Moriarty’s Game review at RIBA, London – ‘fascinating urban adventure game’
The game is afoot. HiddenCity is a company that creates urban adventures: part treasure hunt, part walking tour, in which participants must solve a series of clues sent to them by text.
Its latest trail takes its inspiration from Arthur Conan Doyle’s Sherlock Holmes’ tale The Final Problem. In truth, the Holmes connection is just a hook on which to hang one of the company’s more intricate games, but it’s no less fun for that.
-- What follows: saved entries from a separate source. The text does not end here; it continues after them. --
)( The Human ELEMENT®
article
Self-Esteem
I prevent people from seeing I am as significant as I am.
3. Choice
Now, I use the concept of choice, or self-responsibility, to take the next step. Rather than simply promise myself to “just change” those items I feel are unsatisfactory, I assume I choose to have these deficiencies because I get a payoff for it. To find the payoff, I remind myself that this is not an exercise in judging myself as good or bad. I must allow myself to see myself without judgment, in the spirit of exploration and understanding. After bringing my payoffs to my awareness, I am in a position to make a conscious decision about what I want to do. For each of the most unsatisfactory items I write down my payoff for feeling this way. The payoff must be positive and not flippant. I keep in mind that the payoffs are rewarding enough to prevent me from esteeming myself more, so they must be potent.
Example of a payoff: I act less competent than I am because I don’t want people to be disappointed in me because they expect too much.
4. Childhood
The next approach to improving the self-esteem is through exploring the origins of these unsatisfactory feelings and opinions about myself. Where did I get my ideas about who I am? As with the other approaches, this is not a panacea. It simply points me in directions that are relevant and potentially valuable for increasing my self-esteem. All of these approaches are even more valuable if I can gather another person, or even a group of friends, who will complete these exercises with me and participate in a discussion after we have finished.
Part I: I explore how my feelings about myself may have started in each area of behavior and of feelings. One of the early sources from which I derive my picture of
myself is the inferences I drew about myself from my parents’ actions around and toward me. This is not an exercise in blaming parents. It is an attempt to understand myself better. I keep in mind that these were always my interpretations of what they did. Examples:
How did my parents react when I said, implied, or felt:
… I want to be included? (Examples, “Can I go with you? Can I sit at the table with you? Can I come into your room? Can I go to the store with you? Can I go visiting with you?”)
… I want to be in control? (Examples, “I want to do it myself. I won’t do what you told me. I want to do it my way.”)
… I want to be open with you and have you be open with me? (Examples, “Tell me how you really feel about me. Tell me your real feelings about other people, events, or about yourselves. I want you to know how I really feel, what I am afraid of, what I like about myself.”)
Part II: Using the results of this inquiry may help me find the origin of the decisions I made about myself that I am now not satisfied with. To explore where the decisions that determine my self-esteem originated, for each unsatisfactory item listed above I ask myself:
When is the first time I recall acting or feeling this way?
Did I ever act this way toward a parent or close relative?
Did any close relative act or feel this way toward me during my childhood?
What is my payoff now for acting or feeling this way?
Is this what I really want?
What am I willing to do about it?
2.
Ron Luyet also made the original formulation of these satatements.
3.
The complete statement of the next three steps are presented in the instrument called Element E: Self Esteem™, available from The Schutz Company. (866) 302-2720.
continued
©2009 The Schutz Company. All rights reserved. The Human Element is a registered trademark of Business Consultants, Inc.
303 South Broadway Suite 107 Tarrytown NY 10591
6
Designed for teams of two to four people, it’s a great way of seeing the familiar afresh. There’s a vague plot about finding Moriarty’s secret safe house, but the real joy of the experience is in the journey, not the destination. It’s essentially a game of observation, and though a degree of problem-solving ability helps, the more alert you are to your surroundings the quicker you’ll solve the clues.
The trail begins at the Royal Institute of British Architects, and a key part of the appeal is that it prompts you to venture inside buildings you might normally walk past, to sidle down side-streets you might usually ignore, and to open your eyes and engage with the built environment. There are no performers; the whole thing is conducted by phone, with you playing the protagonists in your own detective story.
There’s a competitive element to it as well, with time penalties for incorrect answers and the potential to pause for the occasional Holmesian pick-me-up (or a pint if you prefer). While the denouement is rather underwhelming, the game itself is a pleasure to play.